== PASSAGE TO READ ==
It is good that the Bishop Blair has a clear and direct multi-media campaign to clearly communicate the situation and begin to address it. I especially appreciated these words: “People can only face challenges and work on solutions when they know early on what the challenge or problem is.”
You can watch this two part video at the bottom of the page, worth a view as Toledo’s challenges are typical of northeastern and midwestern dioceses.
Archbishop Carlson of St. Louis also had a compelling message that is worth highlighting.
He articulated three priorities, which are right on the money (here in abbreviated form):
“1. The school must have a vibrant Catholic identity. It must be clearly and unquestionably a Catholic school, and everything about the school’s academic and formation programs must be grounded in the teaching and practice of the Catholic Church.

== WHAT THE EXERCISE ASKS ==
Copy out the passage about Catholic school challenges word for word, from its first sentence to its last. The listing that comes next has no connection to the passage about Catholic school challenges.

[Plain-text sources of documents]
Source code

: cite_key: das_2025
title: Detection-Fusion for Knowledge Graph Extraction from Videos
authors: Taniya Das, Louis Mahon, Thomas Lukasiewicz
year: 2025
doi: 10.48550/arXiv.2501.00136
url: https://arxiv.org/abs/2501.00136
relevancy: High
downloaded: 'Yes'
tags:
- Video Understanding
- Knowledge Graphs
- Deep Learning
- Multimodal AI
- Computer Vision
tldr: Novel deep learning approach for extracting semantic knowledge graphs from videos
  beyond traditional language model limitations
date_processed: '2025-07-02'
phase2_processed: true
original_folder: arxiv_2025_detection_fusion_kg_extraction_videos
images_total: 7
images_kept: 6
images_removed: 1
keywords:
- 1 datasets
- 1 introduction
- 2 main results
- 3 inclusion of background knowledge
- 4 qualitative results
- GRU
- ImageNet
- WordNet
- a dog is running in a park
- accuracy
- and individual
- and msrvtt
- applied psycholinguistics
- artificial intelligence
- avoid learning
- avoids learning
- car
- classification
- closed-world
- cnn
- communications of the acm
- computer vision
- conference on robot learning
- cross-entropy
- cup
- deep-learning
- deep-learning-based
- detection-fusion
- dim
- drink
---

--

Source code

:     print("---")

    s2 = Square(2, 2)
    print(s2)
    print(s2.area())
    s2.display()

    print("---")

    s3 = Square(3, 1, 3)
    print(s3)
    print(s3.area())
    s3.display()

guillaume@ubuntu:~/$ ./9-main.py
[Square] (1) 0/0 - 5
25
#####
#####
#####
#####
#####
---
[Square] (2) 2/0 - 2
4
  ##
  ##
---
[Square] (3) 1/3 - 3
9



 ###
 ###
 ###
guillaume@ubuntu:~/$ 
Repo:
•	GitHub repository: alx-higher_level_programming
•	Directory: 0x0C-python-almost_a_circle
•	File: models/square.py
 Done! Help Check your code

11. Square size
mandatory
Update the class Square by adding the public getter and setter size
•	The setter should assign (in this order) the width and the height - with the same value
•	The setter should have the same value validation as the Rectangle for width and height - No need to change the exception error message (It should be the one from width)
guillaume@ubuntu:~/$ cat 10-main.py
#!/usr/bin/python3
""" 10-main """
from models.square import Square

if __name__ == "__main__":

== COMPLETED EXERCISE ==
It is good that the Bishop Blair has a clear and direct multi-media campaign to clearly communicate the situation and begin to address it. I especially appreciated these words: “People can only face challenges and work on solutions when they know early on what the challenge or problem is.”
You can watch this two part video at the bottom of the page, worth a view as Toledo’s challenges are typical of northeastern and midwestern dioceses.
Archbishop Carlson of St. Louis also had a compelling message that is worth highlighting.
He articulated three priorities, which are right on the money (here in abbreviated form):
“1. The school must have a vibrant Catholic identity. It must be clearly and unquestionably a Catholic school, and everything about the school’s academic and formation programs must be grounded in the teaching and practice of the Catholic Church.